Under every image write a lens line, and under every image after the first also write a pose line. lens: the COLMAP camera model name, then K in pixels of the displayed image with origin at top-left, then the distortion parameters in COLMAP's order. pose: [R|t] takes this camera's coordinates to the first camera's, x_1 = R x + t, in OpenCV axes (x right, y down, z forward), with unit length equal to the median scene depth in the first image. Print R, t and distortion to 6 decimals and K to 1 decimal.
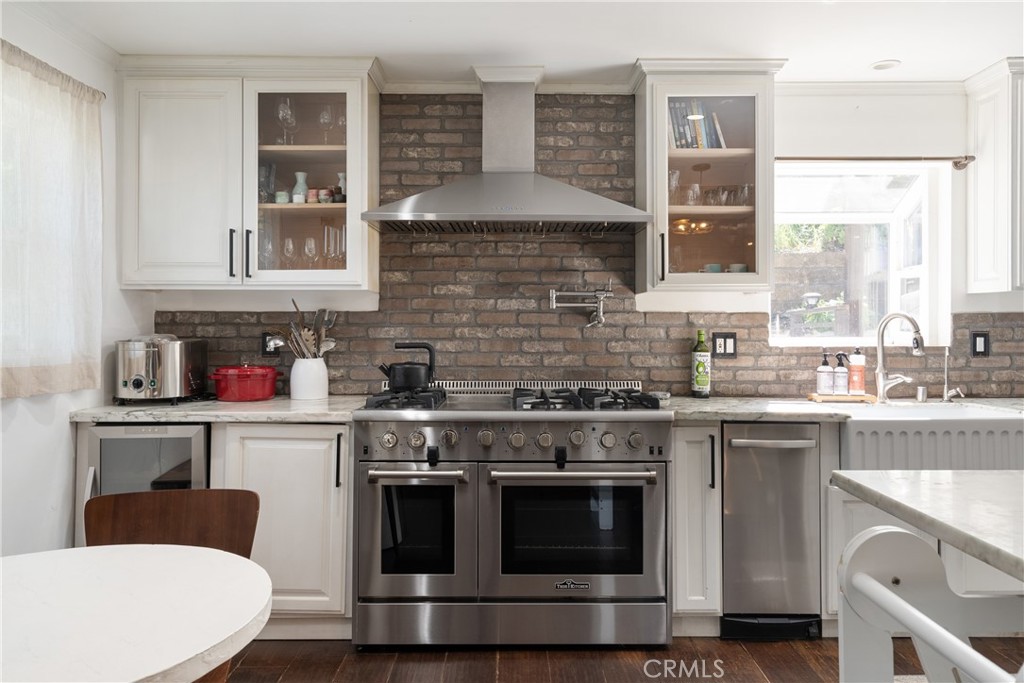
lens RADIAL K [[736.1, 0, 511.4], [0, 736.1, 320.0], [0, 0, 1]] dist [0.006547, 0.002077]
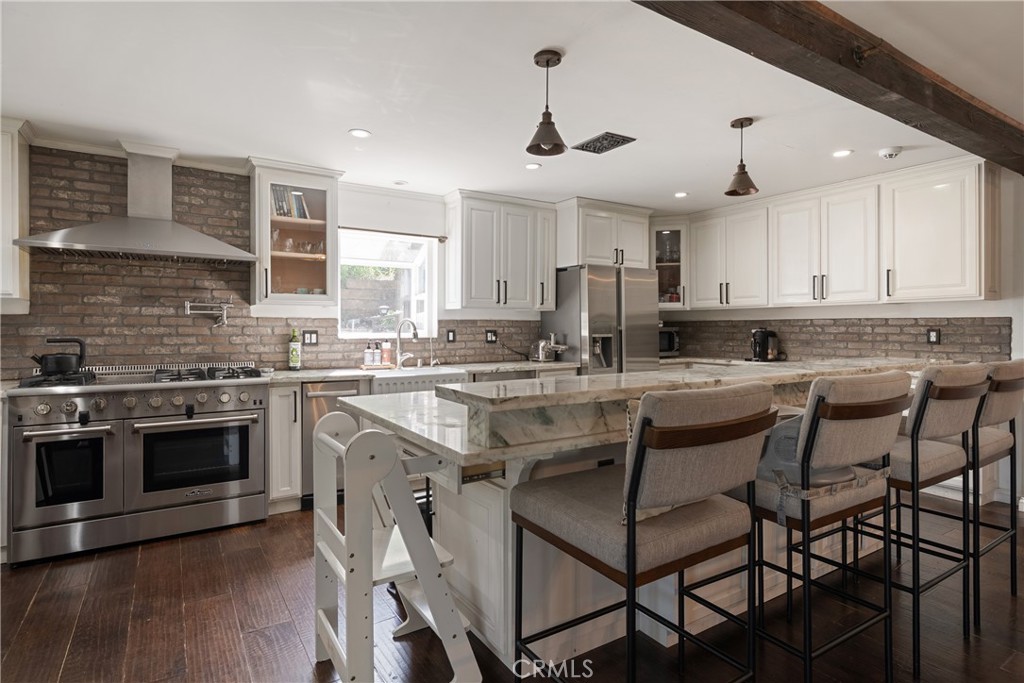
lens RADIAL K [[535.1, 0, 510.0], [0, 535.1, 329.9], [0, 0, 1]] dist [0.004071, 0.001386]
pose [[0.843539, -0.001774, 0.537065, 0.024265], [-0.005374, 0.999917, 0.011744, -0.000314], [-0.537041, -0.012793, 0.843459, -0.244454]]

....................

• **TASK PROMPT**
Give back the listing unchanged. Strip out the pictures.

• **OUTPUT BELOW**
Under every image write a lens line, and under every image after the first also write a pose line. lens: the COLMAP camera model name, then K in pixels of the displayed image with origin at top-left, then the distortion parameters in COLMAP's order. pose: [R|t] takes this camera's coordinates to the first camera's, x_1 = R x + t, in OpenCV axes (x right, y down, z forward), with unit length equal to the median scene depth in the first image. Print R, t and distortion to 6 decimals and K to 1 decimal.
lens RADIAL K [[736.1, 0, 511.4], [0, 736.1, 320.0], [0, 0, 1]] dist [0.006547, 0.002077]
lens RADIAL K [[535.1, 0, 510.0], [0, 535.1, 329.9], [0, 0, 1]] dist [0.004071, 0.001386]
pose [[0.843539, -0.001774, 0.537065, 0.024265], [-0.005374, 0.999917, 0.011744, -0.000314], [-0.537041, -0.012793, 0.843459, -0.244454]]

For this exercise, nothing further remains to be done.